## Given text
Start of Block

Early Symptoms of Kidney Stones

Kidney stones are the hard accumulation of minerals and salt that are mostly composed of uric acid and calcium buildup. As their name implies, kidney stones usually develop in an individual’s kidneys which may be transported to the different parts of the urinary tract.

Early Symptoms of Kidney Stones

What are kidney stones?

Kidney stones are the hard accumulation of minerals and salt that are mostly composed of uric acid and calcium buildup. As their name implies, kidney stones usually develop in an individual’s kidneys which may be transported to the different parts of the urinary tract. These kidney stones can have varying sizes with some growing to a few inches while some may only grow to a fraction of an inch. It is also possible that kidney stones grow so large that they take up the entire size of the individual’s kidney.

End of Block

## About this exercise
Go on with the text about kidney stones, starting right after its last sentence. The rows that follow are separate material and have no connection to the kidney stones text.

## Dataset excerpts
Start of Block

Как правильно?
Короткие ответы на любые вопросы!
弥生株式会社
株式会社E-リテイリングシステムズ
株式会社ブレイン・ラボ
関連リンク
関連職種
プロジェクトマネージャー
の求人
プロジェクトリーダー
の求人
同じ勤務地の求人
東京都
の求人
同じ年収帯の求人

End of Block

## Reply to the exercise
Kidney stones usually develop when there are elevated levels of certain minerals in the body that are collected in the urine. Individuals who do not hydrate properly are at an increased risk of developing kidney stones as their urine may become more concentrated with certain kidney stone causing minerals. If these concentrations of minerals are not dissolved or diluted via hydration, kidney stones may develop and cause some adverse effects for the individual or patient.

People who have type 2 diabetes, those are obese and male individuals have an increased chance of developing or forming kidney stones. Data also show that people in the United States are one (1) in ten (10) more likely to develop kidney stones.

Kidney stones that are small in size may not pose any serious problem and symptom unless it starts to get transported to the other parts of the urinary tract system such as the utterer. While kidney stones are painful, passing them via the urine is fairly common. Those that don’t pass, though, due to their size or dimension, may need some for medical intervention such as breaking up or removing the stones from the kidney itself.

 

What are the Signs and Symptoms of Kidney Stones?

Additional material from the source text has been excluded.